SELECTED EXCERPT
*** Block opens ***

Screen on the Green was an annual summertime outdoor film festival in Washington, D.C. hosted by HBO and Comcast. The free outdoor screenings were usually held on Monday nights in July and August and started at sunset (approximately 8:30 p.m.)

The movies were usually projected onto a theater-size portable screen on the National Mall between 7th and 12th Streets, Northwest.  Organizers cancelled Screen on the Green in 2016 when HBO and Comcast ended their sponsorship of the event, stating that they needed their resources for other projects.

2015 films 
Screen on the Green showed the following films in 2015:

 July 20 (Monday) – North by Northwest (1959)
 July 27 (Monday) – The Poseidon Adventure (1972)
 August 3 (Monday) – Desk Set (1957)
 August 10 (Monday) – Back to the Future (1985)

2014 films 
Screen on the Green showed the following films in 2014:

 July 21 (Monday) – The Karate Kid (1984)

*** Block closes ***

TASK LIST
- 1) According to the Screen on the Green text, what film did the festival show on August 10, 2015?
- 2) Reproduce the Screen on the Green text from "July 20 (Monday)" to "Karate Kid (1984)", word for word.
- 3) Extend the text on the Screen on the Green festival, picking up right after its final line.

PROVIDED DATA
*** Block opens ***

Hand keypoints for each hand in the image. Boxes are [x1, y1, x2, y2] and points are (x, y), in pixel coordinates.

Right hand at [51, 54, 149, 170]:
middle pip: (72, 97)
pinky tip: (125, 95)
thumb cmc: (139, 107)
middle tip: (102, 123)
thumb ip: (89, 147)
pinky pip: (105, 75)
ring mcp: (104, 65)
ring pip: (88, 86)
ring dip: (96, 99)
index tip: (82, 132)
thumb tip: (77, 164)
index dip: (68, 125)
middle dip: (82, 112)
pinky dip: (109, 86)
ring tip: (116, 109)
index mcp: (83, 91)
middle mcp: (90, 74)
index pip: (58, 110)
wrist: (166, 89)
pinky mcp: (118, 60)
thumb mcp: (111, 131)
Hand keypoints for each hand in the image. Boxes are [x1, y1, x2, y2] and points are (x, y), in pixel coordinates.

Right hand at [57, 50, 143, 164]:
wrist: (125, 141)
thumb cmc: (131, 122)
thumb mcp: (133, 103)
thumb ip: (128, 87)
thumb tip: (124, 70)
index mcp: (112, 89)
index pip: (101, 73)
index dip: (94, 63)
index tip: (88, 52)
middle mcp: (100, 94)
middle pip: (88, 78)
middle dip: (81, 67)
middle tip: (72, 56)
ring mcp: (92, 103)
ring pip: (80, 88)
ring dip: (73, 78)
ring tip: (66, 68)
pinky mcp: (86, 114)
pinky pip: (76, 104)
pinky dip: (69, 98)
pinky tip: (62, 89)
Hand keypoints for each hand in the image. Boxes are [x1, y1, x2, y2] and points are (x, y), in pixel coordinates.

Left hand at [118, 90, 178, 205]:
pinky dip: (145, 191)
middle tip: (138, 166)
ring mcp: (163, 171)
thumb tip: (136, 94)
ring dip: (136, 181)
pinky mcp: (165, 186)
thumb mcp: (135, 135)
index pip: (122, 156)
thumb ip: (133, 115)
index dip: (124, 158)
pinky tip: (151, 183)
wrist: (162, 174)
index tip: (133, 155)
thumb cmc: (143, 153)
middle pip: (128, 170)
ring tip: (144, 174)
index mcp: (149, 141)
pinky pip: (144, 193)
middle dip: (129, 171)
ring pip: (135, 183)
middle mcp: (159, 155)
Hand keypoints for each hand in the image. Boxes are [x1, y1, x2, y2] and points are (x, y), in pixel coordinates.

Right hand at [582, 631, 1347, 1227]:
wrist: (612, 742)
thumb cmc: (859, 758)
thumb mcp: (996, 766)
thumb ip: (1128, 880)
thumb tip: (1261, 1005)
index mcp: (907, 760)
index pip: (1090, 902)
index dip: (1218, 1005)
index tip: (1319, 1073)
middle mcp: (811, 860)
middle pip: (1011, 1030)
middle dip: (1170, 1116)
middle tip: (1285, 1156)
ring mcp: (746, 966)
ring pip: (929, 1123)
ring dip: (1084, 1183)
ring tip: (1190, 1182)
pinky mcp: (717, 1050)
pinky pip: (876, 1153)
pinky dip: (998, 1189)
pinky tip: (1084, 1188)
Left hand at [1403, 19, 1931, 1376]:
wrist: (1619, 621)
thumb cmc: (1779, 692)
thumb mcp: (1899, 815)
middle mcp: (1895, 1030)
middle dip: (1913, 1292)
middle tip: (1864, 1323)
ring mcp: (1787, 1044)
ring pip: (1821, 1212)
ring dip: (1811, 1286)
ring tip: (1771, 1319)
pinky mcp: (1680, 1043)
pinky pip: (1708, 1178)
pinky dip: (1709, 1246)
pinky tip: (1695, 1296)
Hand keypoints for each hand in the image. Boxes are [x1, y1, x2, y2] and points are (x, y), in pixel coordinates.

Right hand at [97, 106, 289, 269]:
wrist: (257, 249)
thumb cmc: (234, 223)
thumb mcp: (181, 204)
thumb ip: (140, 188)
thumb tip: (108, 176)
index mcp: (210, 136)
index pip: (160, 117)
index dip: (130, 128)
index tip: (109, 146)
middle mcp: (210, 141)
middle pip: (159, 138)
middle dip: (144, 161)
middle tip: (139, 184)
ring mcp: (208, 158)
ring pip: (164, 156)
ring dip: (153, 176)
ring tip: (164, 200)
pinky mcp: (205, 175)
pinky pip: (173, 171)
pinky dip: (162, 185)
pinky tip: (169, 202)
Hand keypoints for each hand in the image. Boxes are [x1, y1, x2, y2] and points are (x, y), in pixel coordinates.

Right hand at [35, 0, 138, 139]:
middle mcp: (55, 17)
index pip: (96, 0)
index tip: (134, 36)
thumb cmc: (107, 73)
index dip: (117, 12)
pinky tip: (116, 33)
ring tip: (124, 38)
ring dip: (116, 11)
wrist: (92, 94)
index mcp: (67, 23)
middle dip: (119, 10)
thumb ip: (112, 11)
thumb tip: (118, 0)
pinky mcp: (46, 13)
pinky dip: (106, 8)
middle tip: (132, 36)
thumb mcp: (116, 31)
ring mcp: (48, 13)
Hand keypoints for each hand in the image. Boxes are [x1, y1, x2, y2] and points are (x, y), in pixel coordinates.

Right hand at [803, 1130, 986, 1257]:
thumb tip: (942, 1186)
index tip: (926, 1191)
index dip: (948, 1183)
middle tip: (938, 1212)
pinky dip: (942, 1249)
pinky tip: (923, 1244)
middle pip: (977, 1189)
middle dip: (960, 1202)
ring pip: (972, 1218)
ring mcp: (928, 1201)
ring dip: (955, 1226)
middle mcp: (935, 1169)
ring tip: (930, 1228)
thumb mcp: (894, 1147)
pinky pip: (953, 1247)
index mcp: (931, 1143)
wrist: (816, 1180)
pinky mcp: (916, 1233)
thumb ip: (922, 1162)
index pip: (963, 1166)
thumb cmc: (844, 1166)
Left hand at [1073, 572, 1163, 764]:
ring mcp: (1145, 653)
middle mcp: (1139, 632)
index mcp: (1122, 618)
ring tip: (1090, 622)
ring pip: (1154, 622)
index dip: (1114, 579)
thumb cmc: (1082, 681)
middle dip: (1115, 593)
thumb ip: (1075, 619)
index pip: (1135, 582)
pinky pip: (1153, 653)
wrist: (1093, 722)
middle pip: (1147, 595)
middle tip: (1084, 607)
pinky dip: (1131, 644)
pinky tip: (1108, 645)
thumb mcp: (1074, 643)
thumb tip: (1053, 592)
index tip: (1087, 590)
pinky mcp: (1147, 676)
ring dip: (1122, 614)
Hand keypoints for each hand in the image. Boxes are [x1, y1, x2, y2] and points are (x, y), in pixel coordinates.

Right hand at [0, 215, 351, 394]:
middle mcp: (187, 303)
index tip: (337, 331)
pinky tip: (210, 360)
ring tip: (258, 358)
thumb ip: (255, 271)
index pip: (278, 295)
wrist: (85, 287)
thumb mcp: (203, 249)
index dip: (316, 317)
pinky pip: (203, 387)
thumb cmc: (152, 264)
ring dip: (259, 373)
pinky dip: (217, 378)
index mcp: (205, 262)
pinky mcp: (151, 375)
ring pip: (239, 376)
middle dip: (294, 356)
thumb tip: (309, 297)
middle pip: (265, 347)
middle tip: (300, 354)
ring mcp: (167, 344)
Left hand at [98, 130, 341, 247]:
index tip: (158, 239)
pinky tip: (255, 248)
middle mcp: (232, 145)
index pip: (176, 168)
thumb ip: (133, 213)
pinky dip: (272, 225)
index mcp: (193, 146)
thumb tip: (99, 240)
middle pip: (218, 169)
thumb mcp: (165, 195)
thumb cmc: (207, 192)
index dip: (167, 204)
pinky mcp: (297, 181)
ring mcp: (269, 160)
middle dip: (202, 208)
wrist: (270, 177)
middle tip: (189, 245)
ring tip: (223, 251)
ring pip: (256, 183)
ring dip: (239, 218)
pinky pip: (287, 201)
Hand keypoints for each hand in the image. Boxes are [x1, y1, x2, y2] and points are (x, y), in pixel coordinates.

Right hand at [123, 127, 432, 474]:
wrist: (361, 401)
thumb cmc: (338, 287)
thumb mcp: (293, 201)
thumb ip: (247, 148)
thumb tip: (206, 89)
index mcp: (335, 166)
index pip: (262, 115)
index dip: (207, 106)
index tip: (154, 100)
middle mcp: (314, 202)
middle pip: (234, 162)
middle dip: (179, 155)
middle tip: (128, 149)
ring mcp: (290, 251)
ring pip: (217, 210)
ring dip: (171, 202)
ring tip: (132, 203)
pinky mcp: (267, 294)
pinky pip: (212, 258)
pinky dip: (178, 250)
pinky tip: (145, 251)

*** Block closes ***

TASK-BY-TASK OUTPUTS
- 1) Back to the Future (1985)

- 2)
July 20 (Monday) – North by Northwest (1959)
 July 27 (Monday) – The Poseidon Adventure (1972)
 August 3 (Monday) – Desk Set (1957)
 August 10 (Monday) – Back to the Future (1985)

2014 films 
Screen on the Green showed the following films in 2014:

 July 21 (Monday) – The Karate Kid (1984)

- 3)
 July 28 (Monday) – Lover Come Back (1961)
 August 4 (Monday) – Key Largo (1948)
 August 11 (Monday) – A Soldier's Story (1984)

2013 films 
Screen on the Green showed the following films in 2013:

 July 22 (Monday) – E.T. the Extra-Terrestrial (1982)
 July 29 (Monday) – Norma Rae (1979)
 August 5 (Monday) – Willy Wonka & the Chocolate Factory (1971)
 August 12 (Monday) – Tootsie (1982)

2012 films 
Screen on the Green showed the following films in 2012:

 July 16 (Monday) – Butch Cassidy and the Sundance Kid
 July 25 (Wednesday) – It Happened One Night
 July 30 (Monday) – From Here to Eternity
 August 6 (Monday) – Psycho

2011 films 
Screen on the Green showed the following films in 2011:

 July 25 – In the Heat of the Night
 August 1 – One Flew Over the Cuckoo’s Nest
 August 8 – Gentlemen Prefer Blondes
 August 15 – Cool Hand Luke

2010 films 
Screen on the Green showed the following films in 2010:

 July 12 – Goldfinger
 July 19 – The Goodbye Girl
 July 26 – 12 Angry Men
 August 2 – Bonnie and Clyde

2009 films 
On May 12, 2009, HBO announced that it was cancelling its sponsorship of Screen on the Green, and the future of the popular outdoor movie series was in doubt while another sponsor was sought.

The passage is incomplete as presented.